5. Stay off the scale
Continuing your healthy diet and exercise routine is great. Obsessing over every half pound gained? It’s not doing you any favors, as it only causes elevated cortisol, which makes shedding weight more difficult. Gaining a few pounds is normal, in part because fat cells produce estrogen, and your body is trying to ensure you’ll have adequate estrogen after menopause. This is another time to remember body and weight changes are a normal part of life. Your body changes and it is OK.
6. Swap cardio for weight training
Decreasing testosterone and the overall stress of perimenopause can make you less able to tolerate or recover from cardio efforts. Cardio, or steady state exercise, is also associated with higher cortisol levels. In stead, swap in more gentle exercise like walking or swimming. Weight lifting and intentional intensity is incredible for perimenopause. It builds strength, balance, and can improve insulin sensitivity.
7. Eat an anti-inflammatory diet + reduce sugar
The best thing you can do to manage perimonpause symptoms naturally is to eat a whole foods, anti-inflammatory diet. Lots of vegetables, fruits, grass-fed meats, cold-water fish, pasture-raised eggs, and probiotic foods will help support digestion and balance your hormones.
Another dietary shift to make? Reduce sugar and carbohydrates. Now don’t get me wrong, no one is saying you need to go Keto. But, this is the time to experiment with shifting around your macronutrients and possibly reducing your overall carbohydrate intake. Research shows eating a lower carbohydrate diet can benefit women in perimenopause/menopause, specifically when it comes to managing insulin sensitivity. For more information on this, check out How to Prepare For Menopause & Treat Symptoms Naturally with Dr. Anna Cabeca.
Supplements to Support Healthy Perimenopause
Got the foundation in place, but need a little extra support? That’s where supplements come into play. Here are a few to consider:
B vitamins: Either a high quality multivitamin or a B complex is ideal. Make sure your vitamin contains methylated folate, NOT folic acid. Perimenopause ups the demand for nutrients, so this is a good idea even if you eat well.
Magnesium: Magnesium is the one supplement I think just about anyone can benefit from, but especially perimenopausal women.

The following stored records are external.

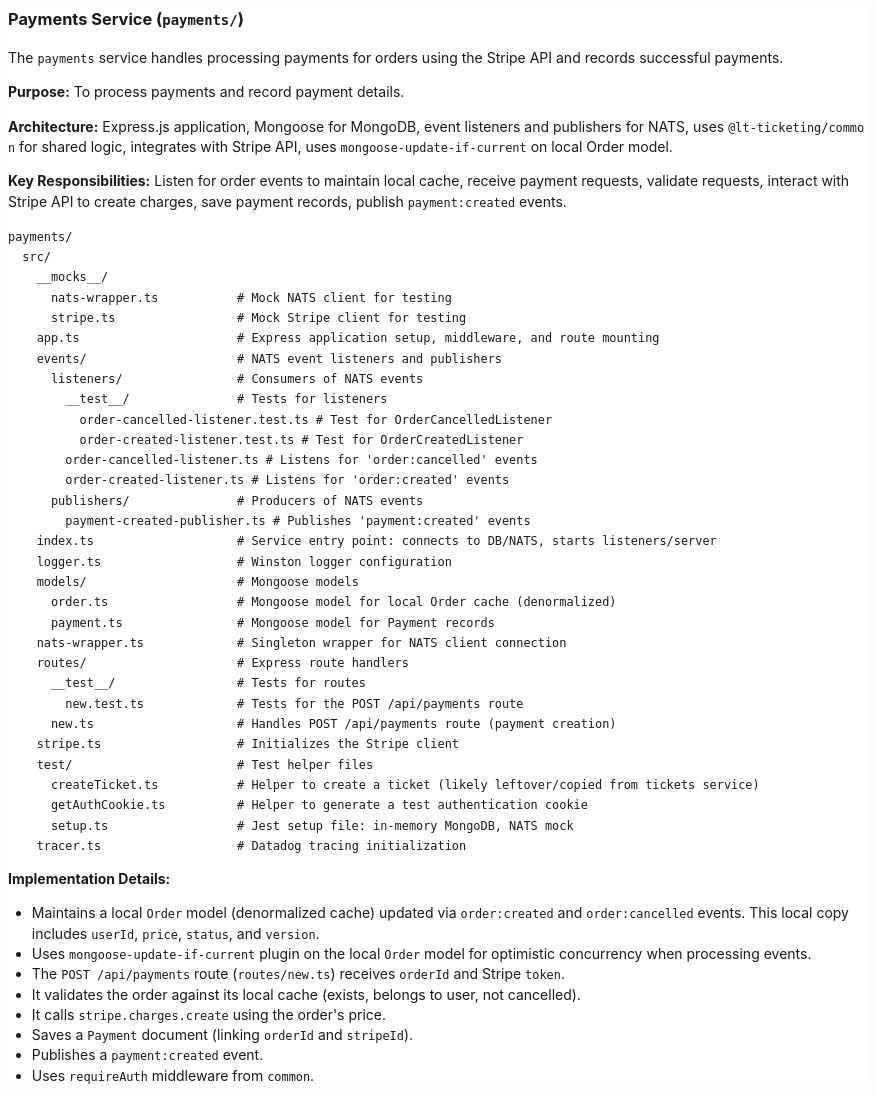 ### Payments Service (`payments/`)

The `payments` service handles processing payments for orders using the Stripe API and records successful payments.

**Purpose:** To process payments and record payment details.

**Architecture:** Express.js application, Mongoose for MongoDB, event listeners and publishers for NATS, uses `@lt-ticketing/common` for shared logic, integrates with Stripe API, uses `mongoose-update-if-current` on local Order model.

**Key Responsibilities:** Listen for order events to maintain local cache, receive payment requests, validate requests, interact with Stripe API to create charges, save payment records, publish `payment:created` events.

```
payments/
  src/
    __mocks__/
      nats-wrapper.ts           # Mock NATS client for testing
      stripe.ts                 # Mock Stripe client for testing
    app.ts                      # Express application setup, middleware, and route mounting
    events/                     # NATS event listeners and publishers
      listeners/                # Consumers of NATS events
        __test__/               # Tests for listeners
          order-cancelled-listener.test.ts # Test for OrderCancelledListener
          order-created-listener.test.ts # Test for OrderCreatedListener
        order-cancelled-listener.ts # Listens for 'order:cancelled' events
        order-created-listener.ts # Listens for 'order:created' events
      publishers/               # Producers of NATS events
        payment-created-publisher.ts # Publishes 'payment:created' events
    index.ts                    # Service entry point: connects to DB/NATS, starts listeners/server
    logger.ts                   # Winston logger configuration
    models/                     # Mongoose models
      order.ts                  # Mongoose model for local Order cache (denormalized)
      payment.ts                # Mongoose model for Payment records
    nats-wrapper.ts             # Singleton wrapper for NATS client connection
    routes/                     # Express route handlers
      __test__/                 # Tests for routes
        new.test.ts             # Tests for the POST /api/payments route
      new.ts                    # Handles POST /api/payments route (payment creation)
    stripe.ts                   # Initializes the Stripe client
    test/                       # Test helper files
      createTicket.ts           # Helper to create a ticket (likely leftover/copied from tickets service)
      getAuthCookie.ts          # Helper to generate a test authentication cookie
      setup.ts                  # Jest setup file: in-memory MongoDB, NATS mock
    tracer.ts                   # Datadog tracing initialization
```

**Implementation Details:**

- Maintains a local `Order` model (denormalized cache) updated via `order:created` and `order:cancelled` events. This local copy includes `userId`, `price`, `status`, and `version`.
- Uses `mongoose-update-if-current` plugin on the local `Order` model for optimistic concurrency when processing events.
- The `POST /api/payments` route (`routes/new.ts`) receives `orderId` and Stripe `token`.
- It validates the order against its local cache (exists, belongs to user, not cancelled).
- It calls `stripe.charges.create` using the order's price.
- Saves a `Payment` document (linking `orderId` and `stripeId`).
- Publishes a `payment:created` event.
- Uses `requireAuth` middleware from `common`.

For detail information about just how important it is to supplement with magnesium, check out A Guide to the Different Types of Magnesium and listen to How and When to Take Magnesium to Support Sleep, Stress, and Hormonal Balance with Wade Lightheart.
Fish oil: Omega-3 fatty acids are important for hormone production and reducing inflammation.
Here are my recommendations for supplements for perimenopause symptoms:
For hot flashes and night sweats: Black Cohosh
For anything more complex, it’s best to have your hormone levels tested and work with a practitioner.
Navigate Perimenopause with Ease
I wish I could promise perimenopause will be a walk in the park, but the truth is, it’s a different journey for every woman! The good news is, there are plenty of natural ways to treat the symptoms of perimenopause, both with lifestyle shifts and supplements. You got this!